To independently evaluate the effectiveness of natural marks, researchers tagged 300 fish with an individual alphanumeric code (VIA tags, Northwest Marine Technologies). A digital camera equipped with a macro lens was used to acquire the selected AOI. A second digital camera and a floatarium were also used to acquire whole body images for obtaining 13 morphometric measurements (Figure 2). Initial evaluation of natural marks involved visual (naked eye) matching of digital images. A qualitative matching-grade criteria was used to measure the confidence for the manual matching between images assumed to correspond to the same fish (4: excellent; 3: good; 2: fair and 1: poor).

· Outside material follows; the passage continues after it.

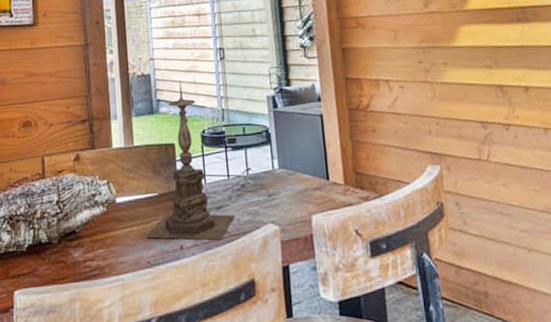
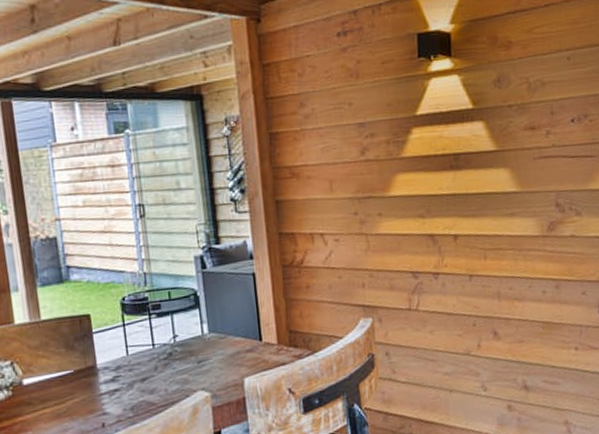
candle holder: present [146,81,235,240] -> none [61,243,162,420]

Visual matching of the dorsal head AOIs in tests 1 (sessions 1-2) and 2 (sessions 1-3) showed the following results: 1) highly diverse pigmentation patterns in each AOI, which enabled matching images based on the location and size of individual pigments and clusters of pigments, 2) higher reliance on the inter-orbital AOI for matching images, 3) a 100 percent correct visual matching for the images of 30 fish examined by two trained individual in blind tests, 4) average matching-grades per AOI from 2.3 to 3.3 with the highest average grade for the inter-orbital area, 5) a general decrease in average matching grade for the 3 AOI between sessions 1-2 and 1-3.

Further analyses are being conducted to evaluate changes in pigmentation over time and the potentially role of sex, spawning condition and light exposure on skin pigmentation. In addition, further evaluation and development of automated methods (algorithms) are planned to attempt matching the pigmentation patterns of individual delta smelt from digital images taken over three photo session.; hence, potentially enabling faster automated recognition of individual fish by means of natural marks.

Gonzalo Castillo is a fish biologist at the Stockton Fish and Wildlife Office in Lodi, California.